Certo dia, num jantar, Marta sentou-se à mesa, nas condições perfeitas
para realizar o seu sonho de princesa, em um dos grandes salões da sociedade, e refletiu:
“_Veja este ambiente! Macacos que se comportam como porcos que
chafurdam à mesa, comendo peixes, verduras e legumes combinados e decorados, à
prestação para não parecerem ávidos como os outros animais. Mas não há manuais,
não há códigos, não há manto, não há vestimentas, não há caprichos que à minha
vista lhe façam diferentes de qualquer outro ser neste planeta. Eles deglutem outros
animais e um pouco os vegetais – as mulheres aqui deglutem mais os vegetais.

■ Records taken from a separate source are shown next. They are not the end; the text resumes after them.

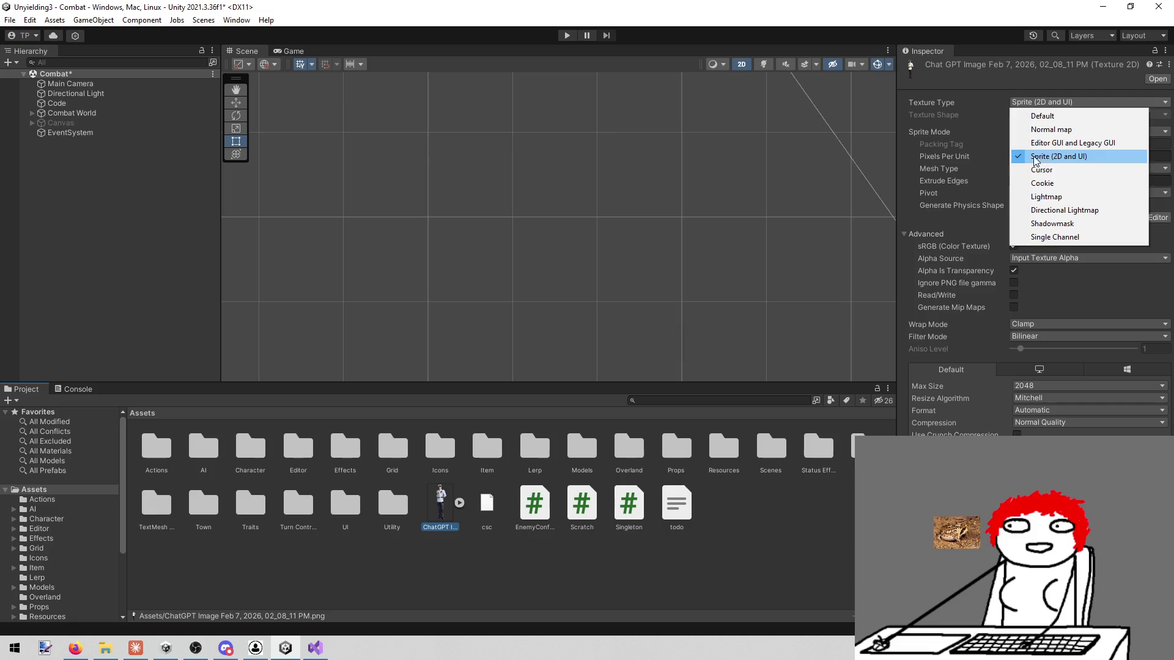
{"action": "left_click", "coordinate": [1061, 158]}
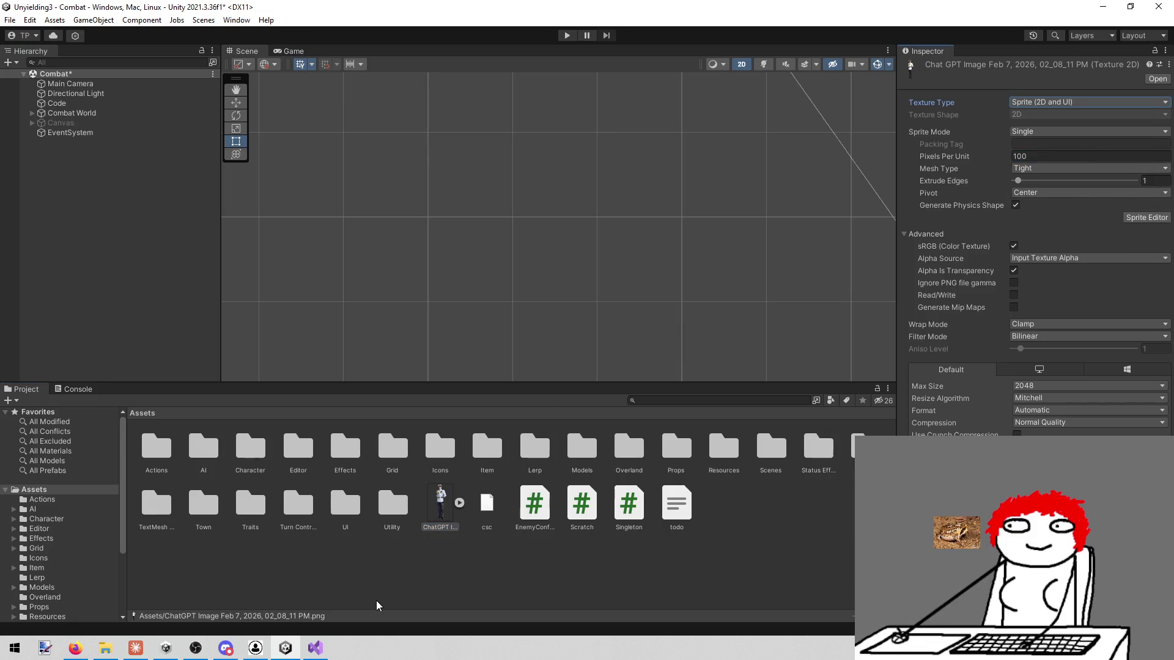
{"action": "left_click", "coordinate": [450, 560]}
{"action": "left_click", "coordinate": [440, 505]}
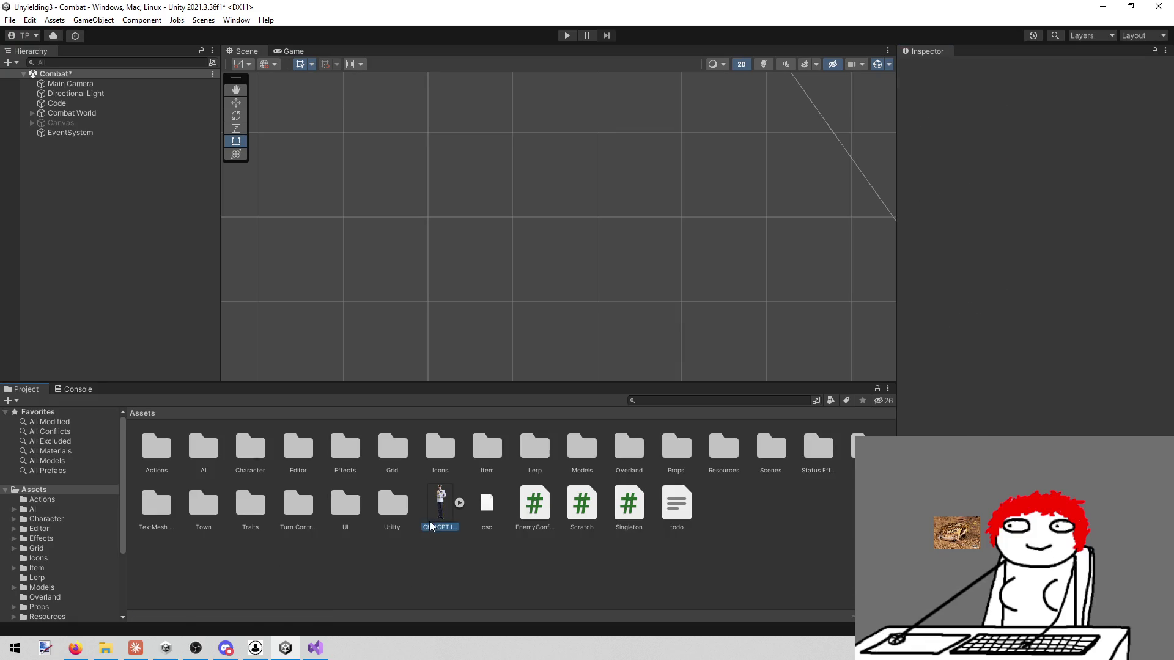
Step: Add a new 2D Sprites > Square object to the Combat scene
{"action": "right_click", "coordinate": [114, 223]}
{"action": "mouse_move", "coordinate": [171, 382]}
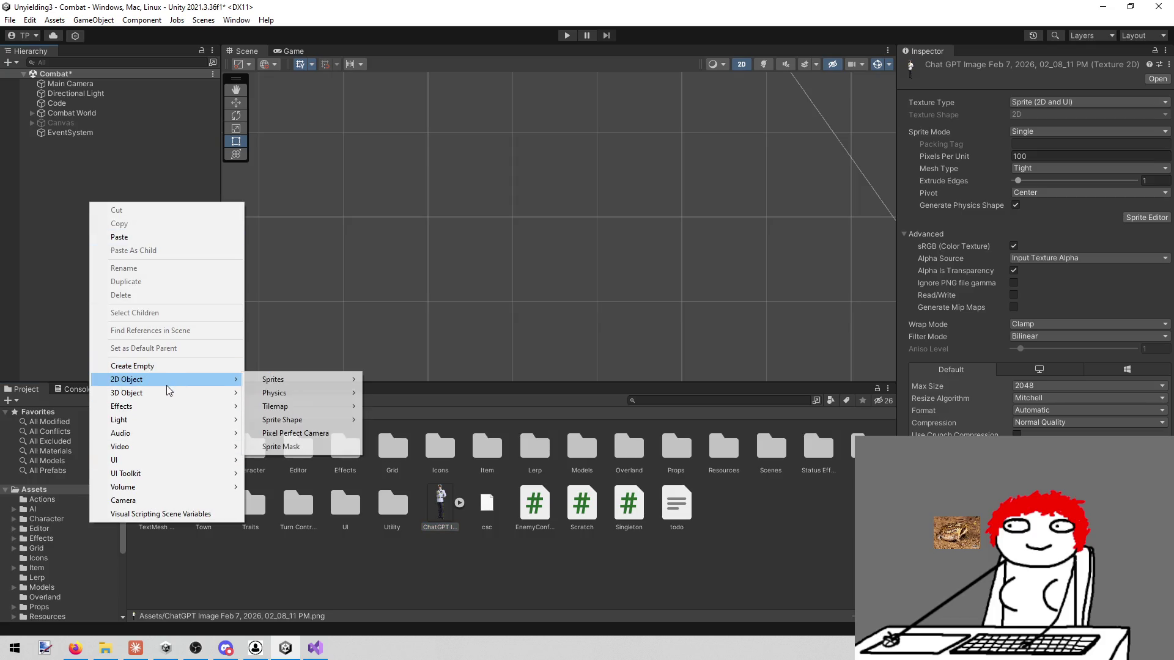
{"action": "mouse_move", "coordinate": [301, 383]}
{"action": "left_click", "coordinate": [404, 393]}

A
energia do jantar os sorve com a vontade de detratar aqueles que têm menos condições que
eles: falam mal dos pobres, falam mal das mulheres, de outras etnias, falam mal dos
sem-saúde, falam mal daqueles que não foram educados como eles. Todo assunto
gira em torno do próprio ego, da própria classe.”
E este foi o primeiro dia de Marta diante da vida adulta e real, sem falsificações.
_Pau no cu da etiqueta!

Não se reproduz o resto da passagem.